Desse modo, as organizações das comunidades religiosas de matriz africana e as produções intelectuais sobre as mesmas só irão obter liberdade de expressão a partir do fim desses sistemas políticos ditatoriais e com a promulgação da Constituição Federal de 1988. Por ter sido muito perseguido e como é transmitido oralmente, com a morte dos antigos sábios, os saberes relativos aos rituais foram reapropriados e (re)inventados pelas gerações sucessoras que dão continuidade a esse fenômeno religioso.
O ano era demarcado pela repetição das estações e eles não conheciam sua divisão em meses.O sincretismo no Candomblé ou na Umbanda não é, como se pensa, uma simples tábua de correspondência entre orixás e santos católicos, assim como não representava o simples disfarce católico que os negros davam ao seus orixás para poder cultuá-los livres da intransigência do senhor branco, como de modo simplista se ensina nas escolas até hoje. Segundo Verger, na realidade, não desconfiavam que o que eles cantavam, no decorrer de tais reuniões, eram preces e louvações a seus orixás, a seus vodun, a seus inkissi. Quando precisam justificar o sentido dos seus cantos, os escravos declaravam que louvavam, nas suas línguas, os santos do paraíso. Na verdade, o que eles pediam era ajuda e proteção aos seus próprios deuses.
O sincretismo representa a captura da religião dos orixás dentro de um modelo que pressupõe, antes de qualquer coisa, a existência de dois polos antagônicos que presidem todas as ações humanas: o bem e o mal; de um lado a virtude, do outro o pecado. Essa concepção, que é judaico-cristã, não existia na África.

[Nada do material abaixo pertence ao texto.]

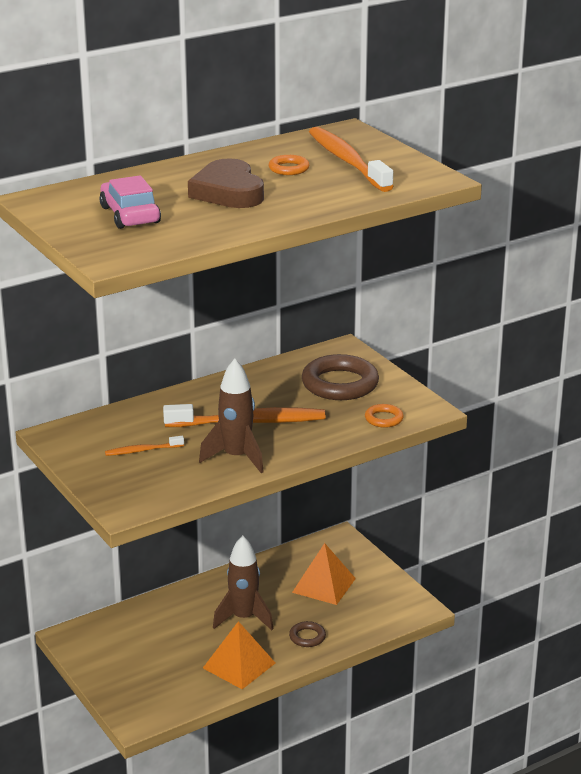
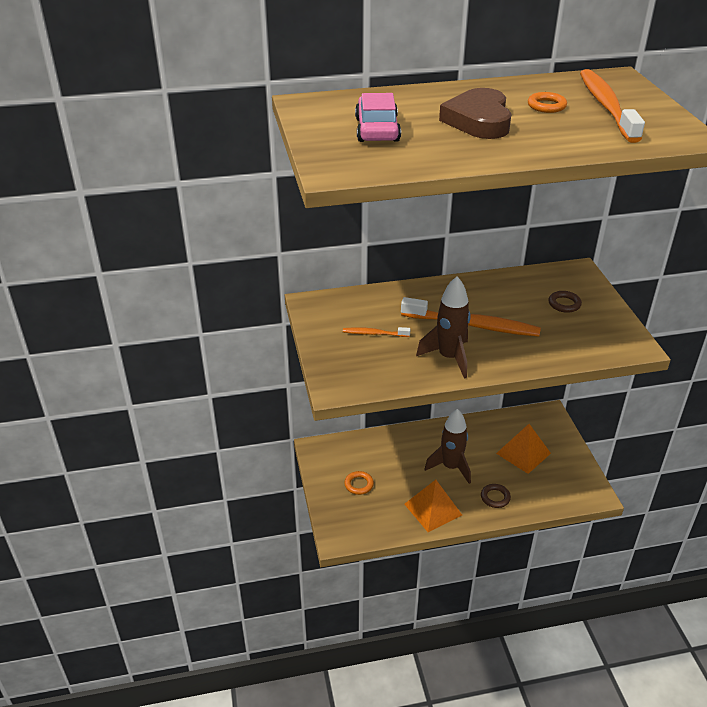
camera: 20 degrees right, 10 degrees up
brown ring [302,354,379,400] -> brown ring [549,291,582,313], size x0.48
orange ring [365,404,404,428] -> orange ring moved to [344,471,374,495]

Antes da imposição do calendário europeu, os iorubás, que são a fonte principal da matriz cultural do candomblé brasileiro (Prandi, 2000b), organizavam o presente numa semana de quatro dias. Os afro-descendentes assimilaram o calendário e a contagem de tempo usados na sociedade brasileira, mas muitas reminiscências da concepção africana podem ser encontradas no cotidiano dos candomblés. A chegada de um novo odum, ano novo, é festejada com ritos oraculares para se saber qual orixá o preside, pois cada ano vê repetir-se a saga do orixá que o comanda: será um ano de guerra, se o orixá for um guerreiro, como Ogum, de fartura, se o orixá for um provedor, como Oxóssi, será de reconciliações, se for de um orixá da temperança, como Iemanjá, e assim por diante.
O ossé, a semana, constituiu-se num rito semanal de limpeza e troca das águas dos altares dos orixás. Cada dia da semana, agora a semana de sete dias, é dedicado a um ou mais orixás, sendo cada dia propício a eventos narrados pelos mitos daqueles orixás, por exemplo, a quarta-feira é dia de justiça porque é dia de Xangô. As grandes festas dos deuses africanos adaptaram-se ao calendário festivo do catolicismo por força do sincretismo que, até bem pouco tempo, era praticamente compulsório, mas o que a festa do terreiro enfatiza é o mito africano, do orixá, e não o do santo católico.